Could Allopurinol Be Marfan’s Lifesaver?

One of the priority objectives of research into rare diseases is to develop new treatments, and orphan medicines — which target conditions affecting no more than 5 in 10,000 people in the EU — provide a critical route toward that aim. 

A collaboration between the University of Barcelona, Barcelona, Spain, the August Pi Sunyer Biomedical Research Institute (IDIBAPS), and the Rare Diseases Unit of CIBER (CIBERER) has studied the potential application for the preventive and palliative treatment of aortic aneurysms, a characteristic of Marfan syndrome. The study, led by Professor Gustavo Egea, PhD, chair of the Faculty of Medicine and Health Sciences at the University of Barcelona and the principal investigator at IDIBAPS, has identified new therapeutic potential for allopurinol in Marfan syndrome. Working alongside Isaac Rodríguez-Rovira, MS, postdoctoral researcher at the University of Barcelona, and Victoria Campuzano, PhD, senior researcher at CIBERER, the group demonstrated that allopurinol could prevent and slow the development of aortic aneurysms by inhibiting xanthine oxidoreductase and reducing oxidative stress in mouse models. Recently, Spain designated allopurinol as the first orphan medicine for Marfan syndrome under the European Medicines Agency (EMA) criteria.

Allopurinol for Marfan Syndrome

Under European Union rules, orphan medicine is a drug intended to treat conditions that affect no more than 5 cases per 10,000. Marfan syndrome, a rare genetic disorder, affects approximately 7 in 100,000 individuals.

Speaking to Univadis Spain, Egea explained, “We were interested in Marfan syndrome. It is a genetic condition caused by mutations in the FBN1 gene, which encodes the fibrillin-1 protein, a protein essential for the structural integrity of many tissues in the body, as it forms part of the elastic fibres. This disease leads to serious vascular alterations, from abnormal dilation of the aorta, termed aneurysm, to its dissection and rupture. Other effects, although not fatal like those of the aorta, are respiratory such as pneumothorax and sleep apnoea, ocular including blindness due to lens displacement, and musculoskeletal involving muscle and joint flaccidity and tall stature.”

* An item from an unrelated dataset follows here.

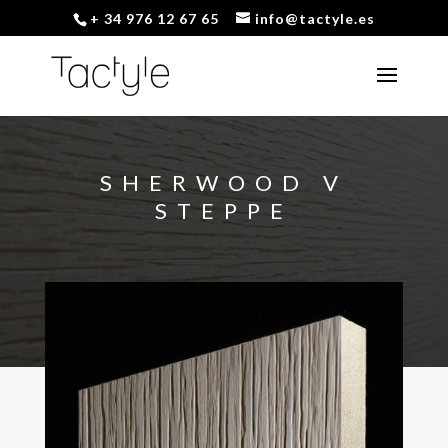
+ 34 976 12 67 65
info@tactyle.es
SHERWOOD V
STEPPE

To explore potential treatments, the research team studied the molecular mechanisms involved in the development of aortic aneurysms. Using mouse models that closely mimic the clinical progression of Marfan syndrome, they identified key molecules significantly involved in the alteration and sought therapeutic tools that could interfere with the development or progression of the aneurysm.

Egea explained that “Allopurinol acts as a potent antioxidant that has been shown to halt and prevent the progression and development of aortic aneurysms and dissections. It is already used in clinical practice for the treatment of gout as it is an inhibitor of the enzyme xanthine oxidoreductase, which generates uric acid and reactive oxygen species. Allopurinol is a safe, inexpensive, and well-known drug used in clinical practice. Therefore, the repositioning of this drug for cardiovascular treatment in Marfan syndrome and also for other vascular diseases makes it especially attractive due to its extensive clinical knowledge, its pharmacological safety, and its low cost.”

Orphan Drug Benefits

According to guidelines from the CIBERER, orphan designation from the EMA provides advantages such as exclusive marketing authorization for ten years during which similar products cannot be marketed, access to free or reduced-cost scientific advice and support protocols, and exemption from paying fees for the designation. Furthermore, the entities developing these drugs are eligible for specific subsidies from the European Union and member state programs, which favour the development of treatments for pathologies with little private investment due to their low prevalence.

With the designation of allopurinol, CIBERER has promoted 19 EMA-approved orphan medicines, six of which also hold orphan status from the US Food and Drug Administration in the United States. Of these, eight are gene therapies, and 11 are repurposed drugs, that is, drugs already used for other pathologies and are being evaluated for use in rare diseases. The University of Barcelona has previously contributed to the development of two CIBERER-backed orphan drugs approved by the EMA for cystinuria and megalencephalic leucoencephalopathy.

The Orphan Drug Regulation stimulated the development of new treatments for conditions that were once considered untreatable. Before 2000, the EMA had approved only eight orphan medicines. Currently, more than 200 of these are on this list.

“The designation does not establish that the drug is completely effective; it only indicates that it meets the EMA’s definition of an orphan drug. Therefore, it is necessary to continue conducting corresponding clinical studies to obtain authorisation. International clinical trials of allopurinol are expected to begin in the future. The designation of an orphan drug makes it possible to conduct clinical trials for rare diseases.” Egea noted.

Like any other treatment, orphan-designated drugs must complete preclinical and clinical evaluations before marketing authorisation. Once approved, drugs are authorised through a centralised procedure that grants marketing approval across all European Union countries.

Gustavo Egea declared having no conflicts of interest.

This story was translated from Univadis Spain.